→ EXERCISE INSTRUCTIONS: One part of the entries below is wanted: the lines from the one containing "7: (520, 85)" through the one containing "26: (710, 84)". Write those out exactly and nothing else.

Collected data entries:
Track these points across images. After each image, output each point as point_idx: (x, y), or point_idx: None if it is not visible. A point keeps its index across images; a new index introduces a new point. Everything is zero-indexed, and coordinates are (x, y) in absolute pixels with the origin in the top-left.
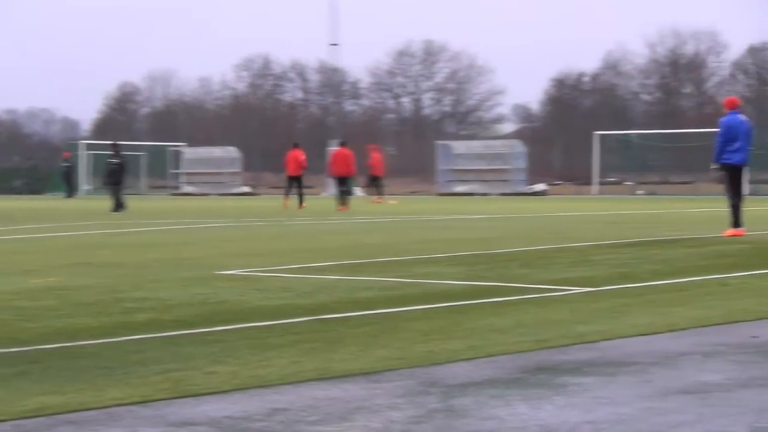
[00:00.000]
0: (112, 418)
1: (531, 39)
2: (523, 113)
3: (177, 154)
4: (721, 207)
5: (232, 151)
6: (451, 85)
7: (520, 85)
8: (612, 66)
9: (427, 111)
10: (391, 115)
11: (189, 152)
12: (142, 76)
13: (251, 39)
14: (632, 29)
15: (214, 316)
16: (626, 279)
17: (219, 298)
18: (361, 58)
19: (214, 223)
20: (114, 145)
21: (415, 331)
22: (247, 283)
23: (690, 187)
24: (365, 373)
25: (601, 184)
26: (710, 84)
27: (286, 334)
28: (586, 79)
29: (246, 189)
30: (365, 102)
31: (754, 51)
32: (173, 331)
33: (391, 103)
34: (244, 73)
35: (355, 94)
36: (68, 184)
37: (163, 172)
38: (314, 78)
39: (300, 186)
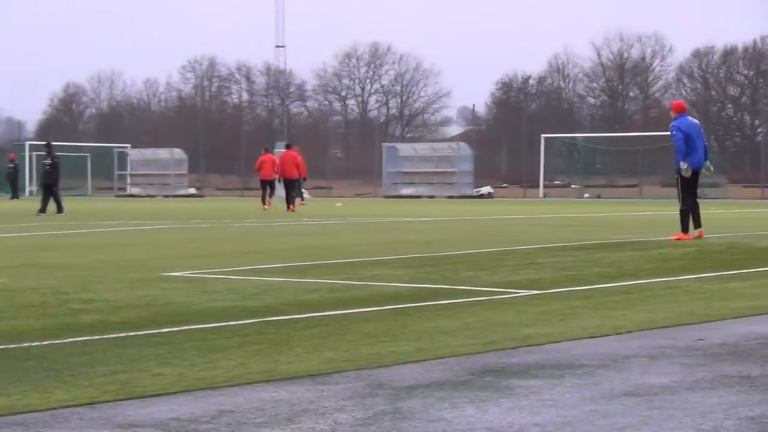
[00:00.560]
0: (58, 420)
1: (477, 42)
2: (470, 116)
3: (122, 156)
4: (666, 210)
5: (177, 153)
6: (397, 88)
7: (466, 87)
8: (558, 69)
9: (373, 113)
10: (337, 118)
11: (134, 154)
12: (88, 77)
13: (197, 40)
14: (578, 33)
15: (161, 318)
16: (573, 282)
17: (165, 299)
18: (307, 60)
19: (160, 225)
20: (47, 146)
21: (363, 333)
22: (194, 285)
23: (635, 190)
24: (312, 375)
25: (548, 187)
26: (655, 88)
27: (232, 336)
28: (532, 82)
29: (192, 191)
30: (311, 104)
31: (698, 55)
32: (119, 332)
33: (337, 105)
34: (190, 75)
35: (301, 96)
36: (13, 185)
37: (108, 173)
38: (260, 80)
39: (272, 189)
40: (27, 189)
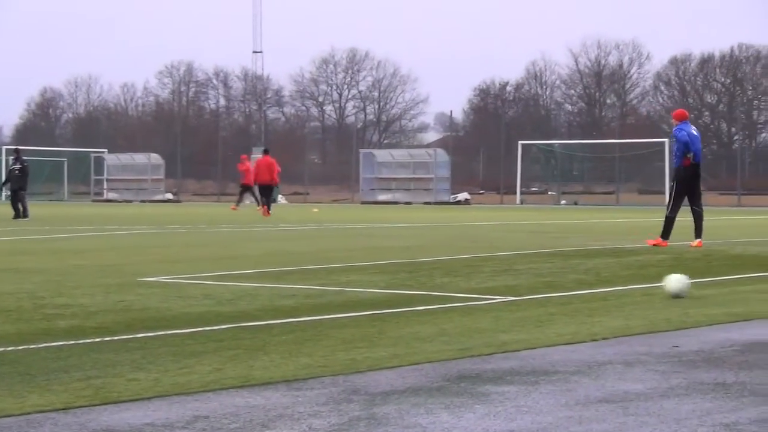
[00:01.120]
0: (32, 425)
1: (455, 48)
2: (447, 122)
3: (99, 161)
4: (643, 217)
5: (154, 158)
6: (374, 94)
7: (443, 94)
8: (535, 76)
9: (350, 119)
10: (314, 123)
11: (111, 159)
12: (65, 81)
13: (174, 46)
14: (556, 40)
15: (136, 323)
16: (550, 288)
17: (141, 305)
18: (285, 65)
19: (137, 230)
20: (15, 151)
21: (338, 338)
22: (170, 290)
23: (612, 197)
24: (287, 381)
25: (525, 193)
26: (633, 95)
27: (208, 342)
28: (509, 88)
29: (169, 196)
30: (289, 110)
31: (676, 62)
32: (95, 337)
33: (314, 111)
34: (167, 80)
35: (279, 101)
36: None
37: (85, 178)
38: (237, 85)
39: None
40: (3, 194)
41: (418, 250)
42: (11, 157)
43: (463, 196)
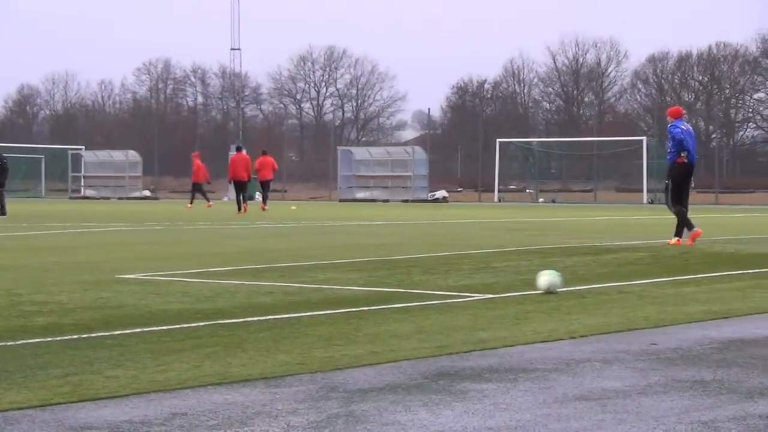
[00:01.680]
0: (9, 422)
1: (433, 46)
2: (425, 120)
3: (76, 158)
4: (620, 215)
5: (132, 155)
6: (352, 91)
7: (421, 91)
8: (513, 74)
9: (328, 117)
10: (292, 121)
11: (89, 155)
12: (42, 78)
13: (152, 42)
14: (534, 38)
15: (114, 320)
16: (528, 286)
17: (119, 302)
18: (263, 63)
19: (115, 227)
20: None
21: (316, 336)
22: (147, 288)
23: (590, 195)
24: (265, 378)
25: (502, 191)
26: (611, 93)
27: (185, 339)
28: (487, 86)
29: (146, 193)
30: (266, 107)
31: (653, 60)
32: (72, 334)
33: (292, 108)
34: (145, 77)
35: (257, 99)
36: None
37: (62, 175)
38: (215, 83)
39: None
40: None
41: (395, 247)
42: None
43: (441, 193)
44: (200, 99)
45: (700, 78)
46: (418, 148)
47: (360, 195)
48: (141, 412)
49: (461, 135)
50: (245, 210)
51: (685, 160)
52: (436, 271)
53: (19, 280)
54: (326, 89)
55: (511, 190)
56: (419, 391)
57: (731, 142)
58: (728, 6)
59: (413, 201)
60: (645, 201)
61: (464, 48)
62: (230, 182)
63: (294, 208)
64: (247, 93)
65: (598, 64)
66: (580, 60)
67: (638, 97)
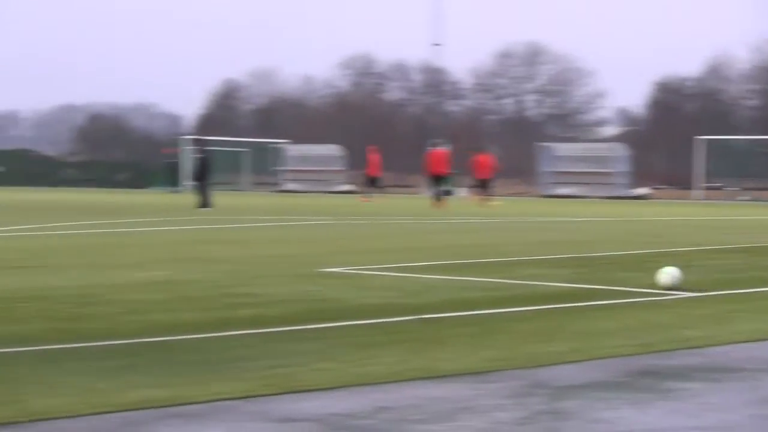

→ ANSWER FOR THE TASK:
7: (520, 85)
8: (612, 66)
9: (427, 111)
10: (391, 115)
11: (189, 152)
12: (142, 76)
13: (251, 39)
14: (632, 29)
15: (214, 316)
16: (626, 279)
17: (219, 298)
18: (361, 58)
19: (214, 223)
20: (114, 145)
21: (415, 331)
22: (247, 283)
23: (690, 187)
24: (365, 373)
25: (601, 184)
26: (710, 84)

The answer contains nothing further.